Information Security Fail

  • USAF database with records on ~100,000 investigations ‘lost’ (Defense One) — This is such bullshit, I can’t even…why is a CONTRACTOR, which may be the subject of any one of the 100K investigations, hosting and managing a database like this? What a massive conflict of interest. The database included constituent and congressional inquiries. Don’t even get me started on the fact this system relied on Microsoft Internet Explorer. Where have we seen this kind of massive loss of data including failed backups before? Hardly a surprise the data covers the period including most of the Iraq and Afghanistan wars as well as the construction of the F-35. Somebody better lose their job for this crap, and there’d better be a respectable investigation instead of the usual fluffery hiding billions of lost dollars.
  • DNC database infiltrated by the Russians (WaPo) — DNC Chair Debbie Wasserman-Schultz needs to be walked out the door for this bullshit, along with responsible IT management. As if anyone able to sit up and take nourishment couldn’t see the DNC computer systems would be a target for cybercrime and cyberwarfare. No excuses for this during the run-up to a general election season, especially when her favorite candidate is already floundering because of information security failures during her tenure as Secretary of State. This bit:

    The depth of the penetration reflects the skill and determination of the United States’ top cyber adversary as Russia goes after strategic targets, from the White House and State Department to political campaign organizations.

    Total blowjob for access. If the hackers got in by spearphishing as suggested in the article, there’s no finesse required. Just poorly trained/educated users and no firewall between email and database. The only thing that surprises me about this is that ransomware wasn’t deployed. Imagine it: a major U.S. political party ground to a halt by spearphish-delivered ransomware.

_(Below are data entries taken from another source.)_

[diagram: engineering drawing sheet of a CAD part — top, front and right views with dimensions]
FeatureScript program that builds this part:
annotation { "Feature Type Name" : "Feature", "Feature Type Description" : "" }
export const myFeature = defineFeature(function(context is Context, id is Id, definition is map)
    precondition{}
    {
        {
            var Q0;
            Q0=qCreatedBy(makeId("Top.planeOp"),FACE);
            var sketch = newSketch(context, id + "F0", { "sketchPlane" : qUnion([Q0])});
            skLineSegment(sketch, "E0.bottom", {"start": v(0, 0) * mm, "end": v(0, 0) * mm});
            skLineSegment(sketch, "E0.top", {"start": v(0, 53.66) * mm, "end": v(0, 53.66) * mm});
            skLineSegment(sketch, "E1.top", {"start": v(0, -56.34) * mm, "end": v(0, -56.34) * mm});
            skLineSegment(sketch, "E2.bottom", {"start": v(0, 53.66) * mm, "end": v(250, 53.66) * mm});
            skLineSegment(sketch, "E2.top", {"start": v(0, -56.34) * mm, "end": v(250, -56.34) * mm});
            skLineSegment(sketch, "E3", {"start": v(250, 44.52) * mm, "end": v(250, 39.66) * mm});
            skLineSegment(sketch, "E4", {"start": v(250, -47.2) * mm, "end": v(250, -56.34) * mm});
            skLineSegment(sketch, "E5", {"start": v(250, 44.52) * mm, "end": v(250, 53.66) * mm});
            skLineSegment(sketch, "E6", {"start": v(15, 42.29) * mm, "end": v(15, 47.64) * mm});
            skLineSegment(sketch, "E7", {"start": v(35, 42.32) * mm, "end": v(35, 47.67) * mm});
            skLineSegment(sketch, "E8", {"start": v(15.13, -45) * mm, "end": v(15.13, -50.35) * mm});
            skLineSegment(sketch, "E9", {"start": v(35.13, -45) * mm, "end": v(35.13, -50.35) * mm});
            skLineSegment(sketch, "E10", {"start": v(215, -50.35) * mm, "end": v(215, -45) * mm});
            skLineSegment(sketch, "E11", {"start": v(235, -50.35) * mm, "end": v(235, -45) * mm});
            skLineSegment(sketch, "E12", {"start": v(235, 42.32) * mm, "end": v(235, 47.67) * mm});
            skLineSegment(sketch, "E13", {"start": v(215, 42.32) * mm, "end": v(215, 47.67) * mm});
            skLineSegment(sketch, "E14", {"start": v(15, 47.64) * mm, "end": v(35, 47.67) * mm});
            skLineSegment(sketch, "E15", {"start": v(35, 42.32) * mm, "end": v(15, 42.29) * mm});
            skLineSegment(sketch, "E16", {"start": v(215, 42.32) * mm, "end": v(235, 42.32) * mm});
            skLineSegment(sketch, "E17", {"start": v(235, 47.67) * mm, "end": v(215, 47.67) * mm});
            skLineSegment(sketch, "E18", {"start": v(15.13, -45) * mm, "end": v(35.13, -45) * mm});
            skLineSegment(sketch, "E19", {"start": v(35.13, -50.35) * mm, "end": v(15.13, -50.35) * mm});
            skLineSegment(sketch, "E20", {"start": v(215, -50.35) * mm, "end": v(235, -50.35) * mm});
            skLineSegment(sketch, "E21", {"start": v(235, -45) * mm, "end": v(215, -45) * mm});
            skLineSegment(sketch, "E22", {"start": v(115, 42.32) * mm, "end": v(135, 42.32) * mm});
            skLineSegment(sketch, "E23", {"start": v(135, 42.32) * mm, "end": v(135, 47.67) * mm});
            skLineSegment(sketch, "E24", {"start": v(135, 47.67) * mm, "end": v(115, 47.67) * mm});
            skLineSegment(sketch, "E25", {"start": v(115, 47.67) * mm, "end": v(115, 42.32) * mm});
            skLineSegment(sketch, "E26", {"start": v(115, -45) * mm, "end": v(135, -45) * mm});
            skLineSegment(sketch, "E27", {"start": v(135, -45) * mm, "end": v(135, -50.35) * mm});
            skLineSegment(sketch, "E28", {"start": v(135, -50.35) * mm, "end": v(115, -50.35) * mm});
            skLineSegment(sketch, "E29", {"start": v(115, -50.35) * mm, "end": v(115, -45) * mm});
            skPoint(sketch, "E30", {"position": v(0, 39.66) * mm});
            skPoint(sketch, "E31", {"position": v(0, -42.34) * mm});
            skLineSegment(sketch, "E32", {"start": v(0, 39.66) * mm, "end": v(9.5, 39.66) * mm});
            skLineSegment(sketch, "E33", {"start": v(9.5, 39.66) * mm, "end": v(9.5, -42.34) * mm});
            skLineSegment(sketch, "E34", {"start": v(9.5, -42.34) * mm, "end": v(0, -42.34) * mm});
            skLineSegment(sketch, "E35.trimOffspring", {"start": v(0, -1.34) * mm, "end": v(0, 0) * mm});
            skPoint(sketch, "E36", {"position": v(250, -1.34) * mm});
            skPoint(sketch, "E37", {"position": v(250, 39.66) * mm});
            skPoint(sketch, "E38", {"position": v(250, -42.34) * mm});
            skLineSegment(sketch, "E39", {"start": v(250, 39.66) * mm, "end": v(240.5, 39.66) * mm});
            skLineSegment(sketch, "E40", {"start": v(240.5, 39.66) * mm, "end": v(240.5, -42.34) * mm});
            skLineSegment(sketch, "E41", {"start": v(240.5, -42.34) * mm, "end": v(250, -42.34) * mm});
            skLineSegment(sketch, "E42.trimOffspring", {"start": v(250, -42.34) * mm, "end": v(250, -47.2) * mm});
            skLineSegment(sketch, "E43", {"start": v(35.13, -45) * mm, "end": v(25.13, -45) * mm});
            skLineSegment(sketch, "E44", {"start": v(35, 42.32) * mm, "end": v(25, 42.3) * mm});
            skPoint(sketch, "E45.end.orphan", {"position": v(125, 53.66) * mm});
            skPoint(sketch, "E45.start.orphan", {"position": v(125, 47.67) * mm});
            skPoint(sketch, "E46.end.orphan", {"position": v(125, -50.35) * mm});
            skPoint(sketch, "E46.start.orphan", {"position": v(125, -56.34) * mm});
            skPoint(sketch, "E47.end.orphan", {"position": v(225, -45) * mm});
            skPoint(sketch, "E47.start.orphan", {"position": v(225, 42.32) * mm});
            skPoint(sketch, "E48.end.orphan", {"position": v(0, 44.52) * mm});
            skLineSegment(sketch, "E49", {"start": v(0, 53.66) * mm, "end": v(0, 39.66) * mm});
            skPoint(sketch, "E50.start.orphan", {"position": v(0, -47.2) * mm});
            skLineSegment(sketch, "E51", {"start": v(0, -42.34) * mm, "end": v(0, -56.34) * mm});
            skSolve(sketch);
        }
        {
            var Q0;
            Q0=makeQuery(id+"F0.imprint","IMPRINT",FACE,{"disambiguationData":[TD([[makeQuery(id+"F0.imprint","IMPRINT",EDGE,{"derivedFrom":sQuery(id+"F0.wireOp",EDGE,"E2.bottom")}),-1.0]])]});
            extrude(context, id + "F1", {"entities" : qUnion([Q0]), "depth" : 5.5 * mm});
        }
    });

  • University of Calgary paid CDN$20K after ransomware attack (Calgary Herald) — First heard about this attack the end of May. Looks like the school had no choice but to offer the bitcoin equivalent of $20K to release their systems, which says a lot about backup systems and rebuild cost. Considering the broad range of users at universities and widely different levels of experience and training, I’m surprised we haven’t seen more ransomware attacks on schools. Though monetarily they’re less appetizing than other targets, and may have more resources to deal with the threat if they have a strong IS/IS program.
  • Chinese IBM employee arrested for trade secret theft (Reuters) — The indictment (pdf) says the now-former IBM employee stole proprietary software related to hyperscale storage clusters, or what most consumers would know as ‘cloud storage’. This is a technology segment in which the U.S. still has considerable clout in terms of marketshare, and in terms of global economic impact based on its use. Reporting on this indictment has been vague, referring to the technology at the heart of this case as ‘networking software’. It’s more complex than that; the proprietary software underpins storage and retrieval of data across networked large storage devices. (Hi blueba. Just checking to see if you missed me. Can’t let the Russians have all the fun.)

Basta. Enough. Let’s hope Wednesday is kinder than the last handful of days have been.